Çiğdem Kılıçgün Uçar, Bingöl'de konuştu: Ortak yaşama dair bir söz kurulmalı
Bingöl'de konuşan DBP Eş Genel Başkanı Çiğdem Kılıçgün Uçar, "Sayın Öcalan’ın özgürlüğü ve Kürt sorununun çözümü ertelenemez. Cesaretli olmak herkese kazandıracaktır” dedi.
Artı Gerçek - Demokratik Bölgeler Partisi (DBP) Eş Genel Başkanı Çiğdem Kılıçgün Uçar, Bingöl'de "Toplumsal Barış ve Özgürlük Buluşmaları" kapsamında düzenlenen toplantıya katıldı. Kürt sorunun çözümüne dair yapılan tartışmalara değinen Uçar, "Kürt sorununu başat ve çözülmesi gereken bir sorun olarak görmeyenler, adım atmayanlar, unutulup giden siyasi parti ve liderler ortada. Biz bu dönemin geçmiş dönemdekiler gibi heba edilmesine göz yummayanlar olarak bir aradayız" dedi.
'ÖCALAN MÜCADELEDEN VAZGEÇMEDİ'
"Kürt sorununun demokratik çözümü demek, güvenlikçi politikalarla cebimizden alınanın cebimizde kalması demektir" diyen Çiğdem Kılıçgün Uçar, şunları söyledi: "Kürt sorununun demokratik çözümü demek, farklı kimliklerin, Kürtlerin, Alevilerin, sosyalistlerin bu ülkenin esas kurucusu olarak görülmesi demektir. Toplumun siyasette özne olması demektir. Refah, ırkçılığın, milliyetçiliğin yerine ortak yaşamın hayat bulması demektir."

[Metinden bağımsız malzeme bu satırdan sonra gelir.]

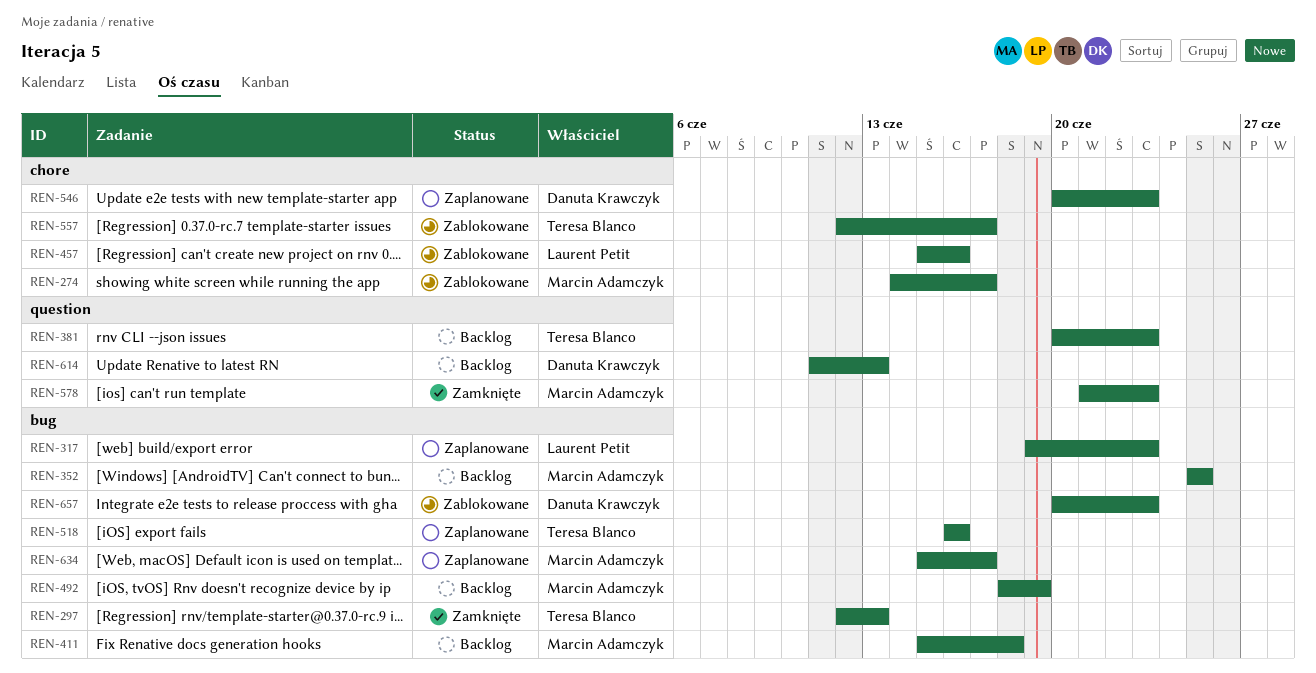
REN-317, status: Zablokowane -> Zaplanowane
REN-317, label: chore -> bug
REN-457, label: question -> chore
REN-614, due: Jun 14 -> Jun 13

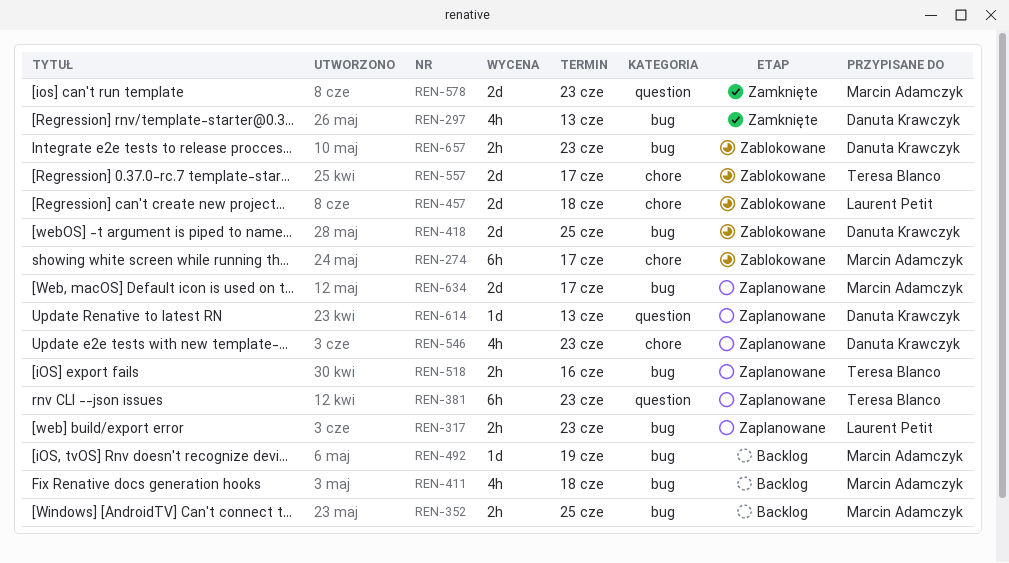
REN-297, owner: Teresa Blanco -> Danuta Krawczyk
REN-381, status: Backlog -> Zaplanowane
REN-418: none -> present
REN-457, due: Jun 16 -> Jun 18
REN-614, status: Backlog -> Zaplanowane

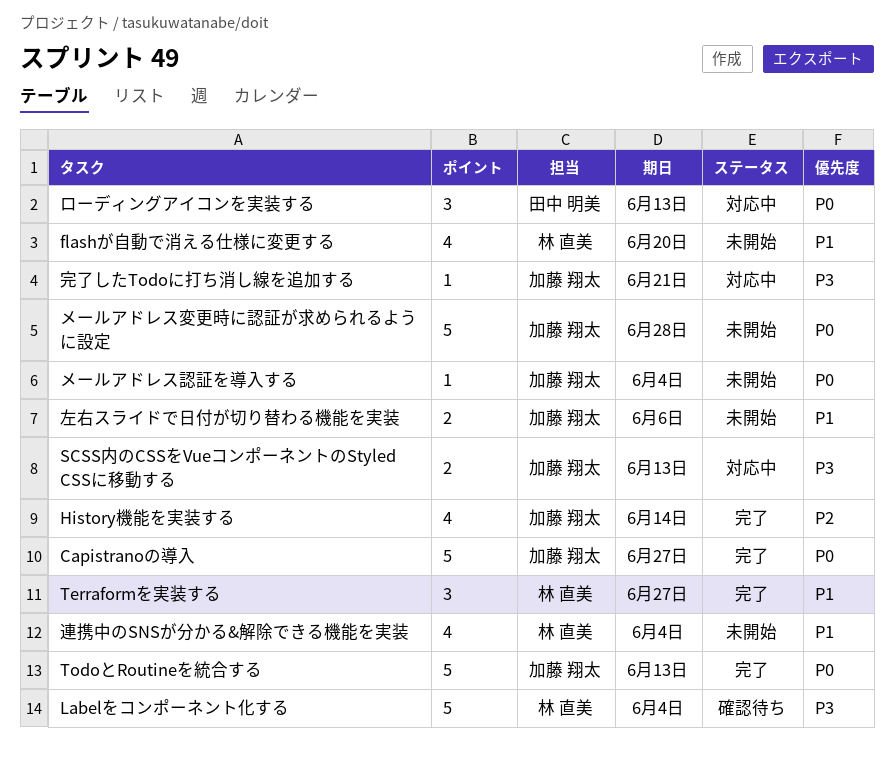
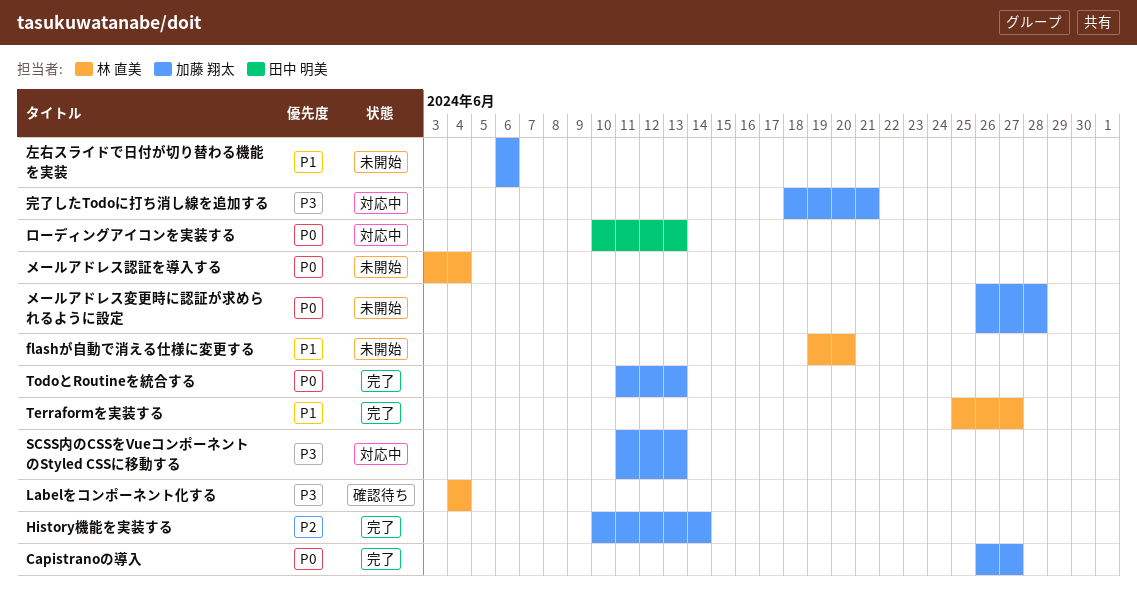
メールアドレス認証を導入する, owner: 加藤 翔太 -> 林 直美
連携中のSNSが分かる&解除できる機能を実装: present -> none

PKK Lideri Abdullah Öcalan'ın 26 yıldır tecrit koşullarına rağmen sorunun çözümü için umudunu kaybetmediğini ve mücadele ettiğini söyleyen Çiğdem Kılıçgün Uçar, "Sayın Öcalan bu umudu büyütürken, yüzü halkına dönüktü. Demokrasi mücadelesi verirken, yüzü cezaevinde sürgünde olanlara dönüktü. Bu umut hiç tükenmedi. Bu umudu hayatta tutacak güçlü bir demokratik siyaset alanı, güçlü bir halk gerçekliği var" diye kaydetti.
'ÖZGÜRLÜK ERTELENEMEZ'
İktidar ve muhalefet partileri ile sivil toplum örgütlerinin de barışa dair söz kurması gerektiğini ifade eden Çiğdem Kılıçgün Uçar, "Bir söz kurmalı ortak yaşama dair. Yüzyıllık ulus devlet serüveninde Kürt sorunun konuşulması yasaklı hale geldi. Bunu kırmak lazım. Tıpkı tecridi, kayyım rejimini, özel savaş politikalarını kırmak gibi" dedi.
Çiğdem Kılıçgün Uçar, farklı inanç ve halkların bir arada yaşadığı Kuzey ve Doğu Suriye'deki yaşama işaret ederek, "Bütün dünyanın gıptayla baktığı Rojava, ülkemiz için bir tehdit olarak görülüyor. Tehdit değil. Tam tersine en demokratik modelden bahsediyoruz. Halklar eşit ve özgür yaşayabiliyor. Kimin hangi dilde konuştuğunun, hangi inanca inandığının sorun olmadığı bir model. Dolayısıyla Kürt sorunun demokratik çözümü, Rojava’da statünün savunması aynı değerdir. Bunun yürütücüsü zorlu koşullara rağmen Sayın Abdullah Öcalan’ın fikriyatı, Kürt halkının iradesidir. Ne Sayın Öcalan’ı özgürlüğü ertelenecek bir mesele ne de Kürt sorunun çözümü bir yüzyıl daha hasıraltı edebilecek bir mesele. Cesaretli olmak, bu meseleyi tüm yönleriyle konuşmak, yasal ve toplumsal düzenlemeleri de barış içerisinde yapmak herkese kazandıracaktır" diye konuştu.